_WORK REQUEST_
Should an entry contain an image, leave the image out and repeat the entry's text exactly.

_Stored records_

= = = =

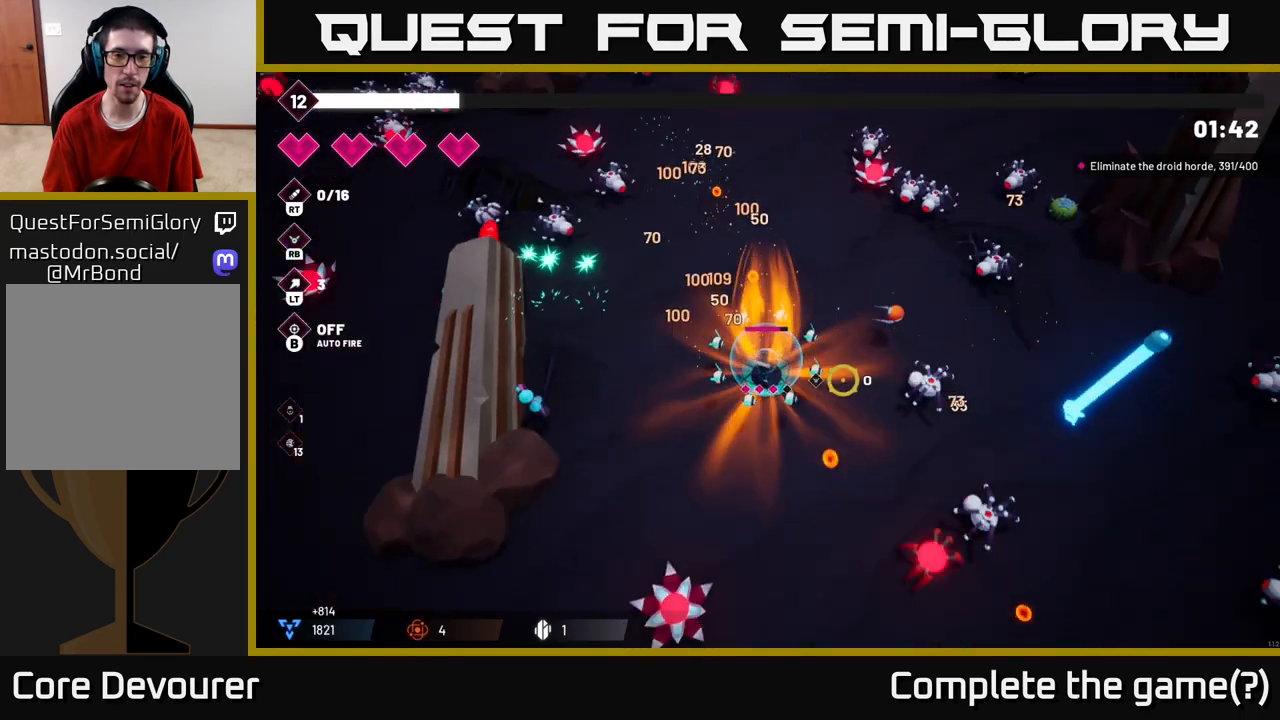
{"buttons": ["R2"], "left_stick": "up", "right_stick": "down", "events": [[317, "R2", "down"], [350, "left_stick", "up-left"], [350, "right_stick", "down"], [467, "left_stick", "up"]]}
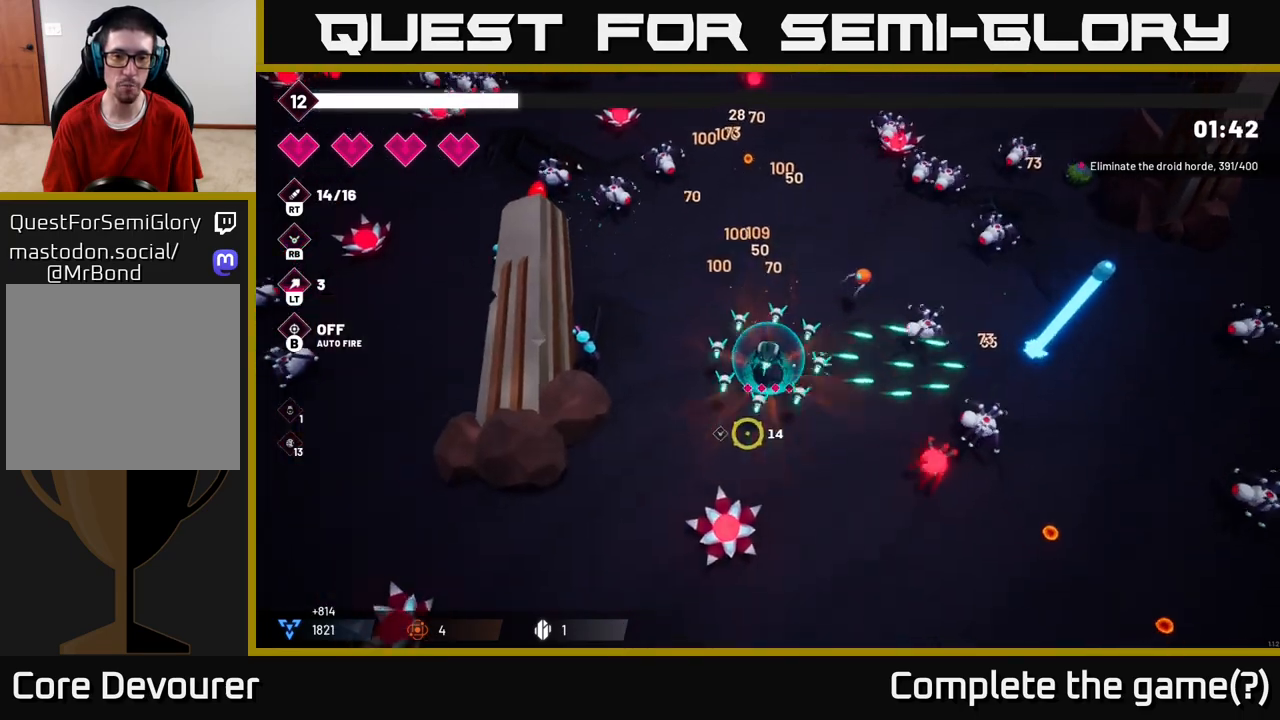
{"buttons": [], "left_stick": "down-left", "right_stick": "down-right", "events": [[17, "left_stick", "up-right"], [83, "left_stick", "center"], [217, "left_stick", "down-left"], [433, "right_stick", "down-right"], [500, "R2", "up"]]}
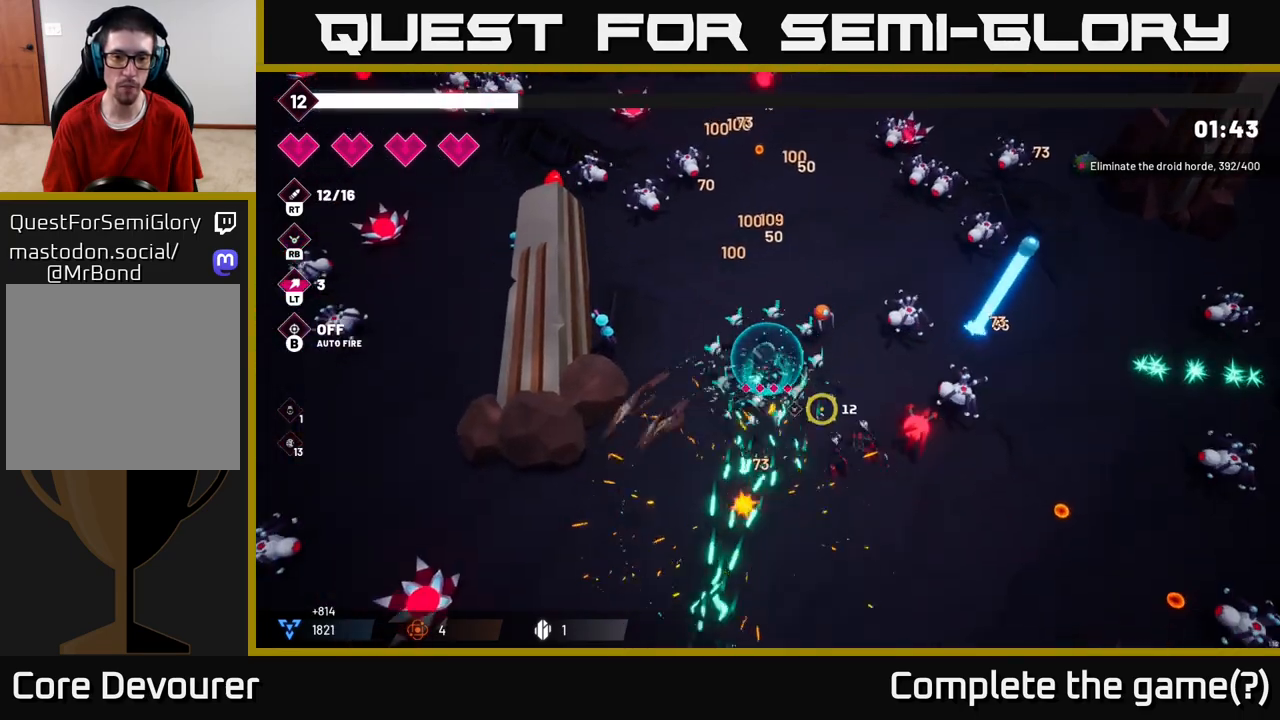
{"buttons": ["R2"], "left_stick": "down-right", "right_stick": "right", "events": [[17, "right_stick", "right"], [133, "left_stick", "down"], [183, "R2", "down"], [250, "left_stick", "down-right"]]}
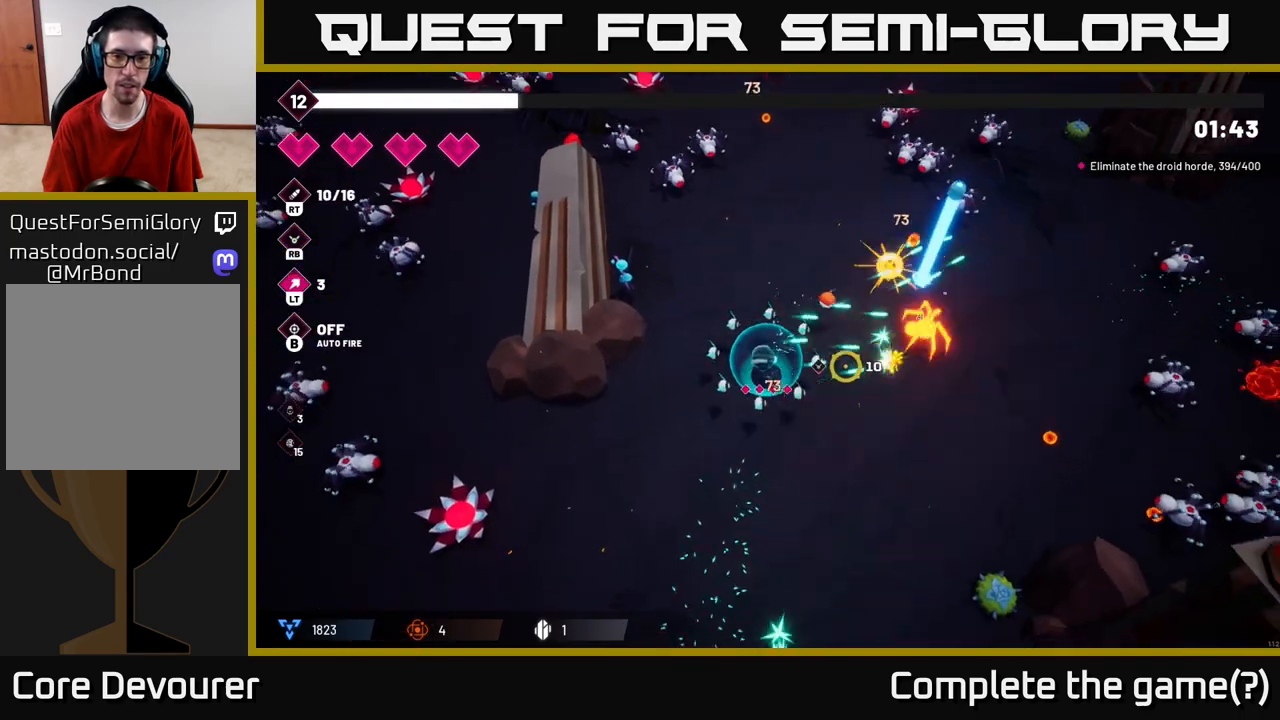
{"buttons": [], "left_stick": "down", "right_stick": "down-right", "events": [[133, "right_stick", "down-right"], [417, "left_stick", "down"], [467, "R2", "up"]]}
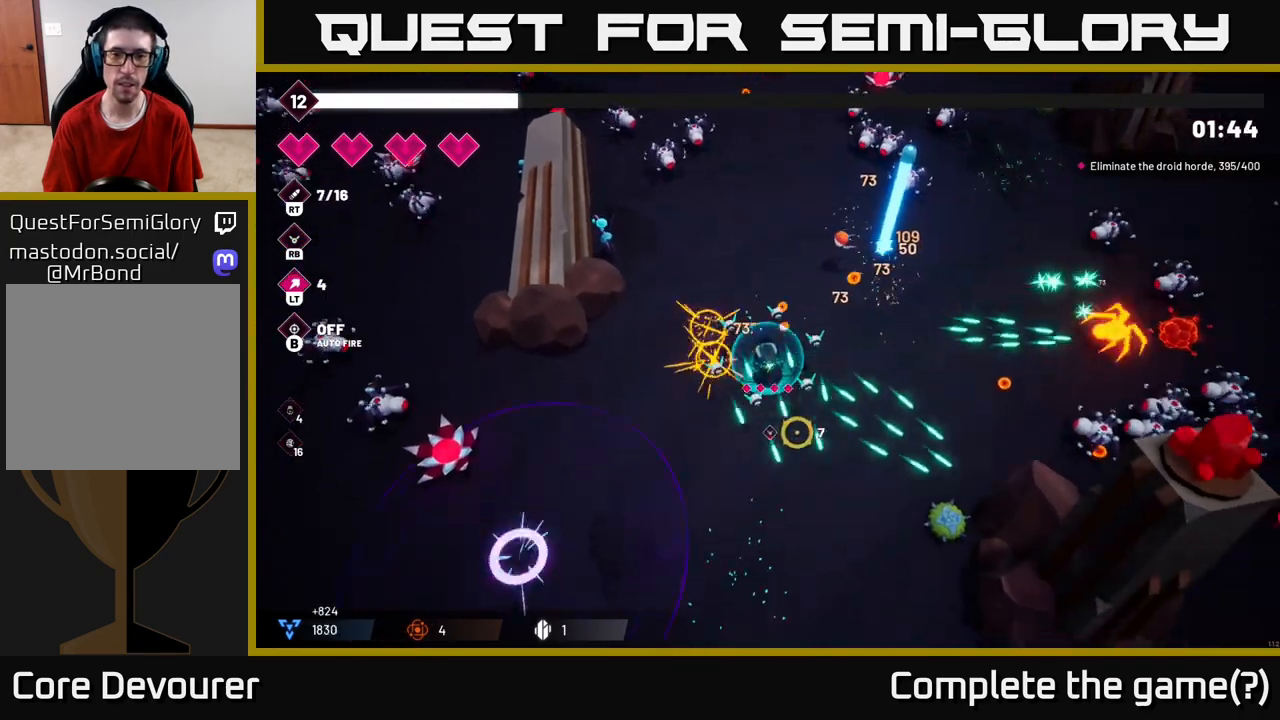
{"buttons": ["R2"], "left_stick": "down", "right_stick": "down-right", "events": [[317, "R2", "down"]]}
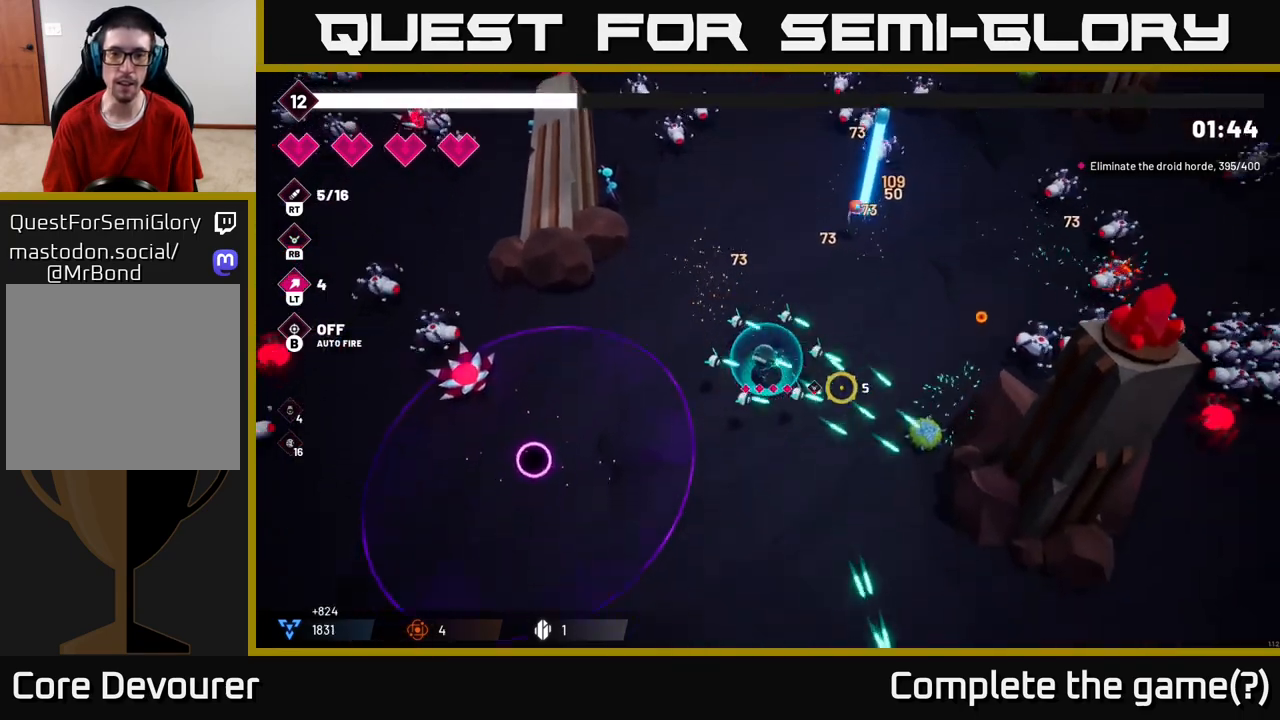
{"buttons": ["R2"], "left_stick": "up", "right_stick": "up-right", "events": [[33, "right_stick", "right"], [50, "left_stick", "down-right"], [183, "right_stick", "up-right"], [200, "left_stick", "down"], [450, "left_stick", "up"]]}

= = = =

_EXERCISE RESULT_
{"buttons": ["R2"], "left_stick": "up", "right_stick": "down", "events": [[317, "R2", "down"], [350, "left_stick", "up-left"], [350, "right_stick", "down"], [467, "left_stick", "up"]]}
{"buttons": [], "left_stick": "down-left", "right_stick": "down-right", "events": [[17, "left_stick", "up-right"], [83, "left_stick", "center"], [217, "left_stick", "down-left"], [433, "right_stick", "down-right"], [500, "R2", "up"]]}
{"buttons": ["R2"], "left_stick": "down-right", "right_stick": "right", "events": [[17, "right_stick", "right"], [133, "left_stick", "down"], [183, "R2", "down"], [250, "left_stick", "down-right"]]}
{"buttons": [], "left_stick": "down", "right_stick": "down-right", "events": [[133, "right_stick", "down-right"], [417, "left_stick", "down"], [467, "R2", "up"]]}
{"buttons": ["R2"], "left_stick": "down", "right_stick": "down-right", "events": [[317, "R2", "down"]]}
{"buttons": ["R2"], "left_stick": "up", "right_stick": "up-right", "events": [[33, "right_stick", "right"], [50, "left_stick", "down-right"], [183, "right_stick", "up-right"], [200, "left_stick", "down"], [450, "left_stick", "up"]]}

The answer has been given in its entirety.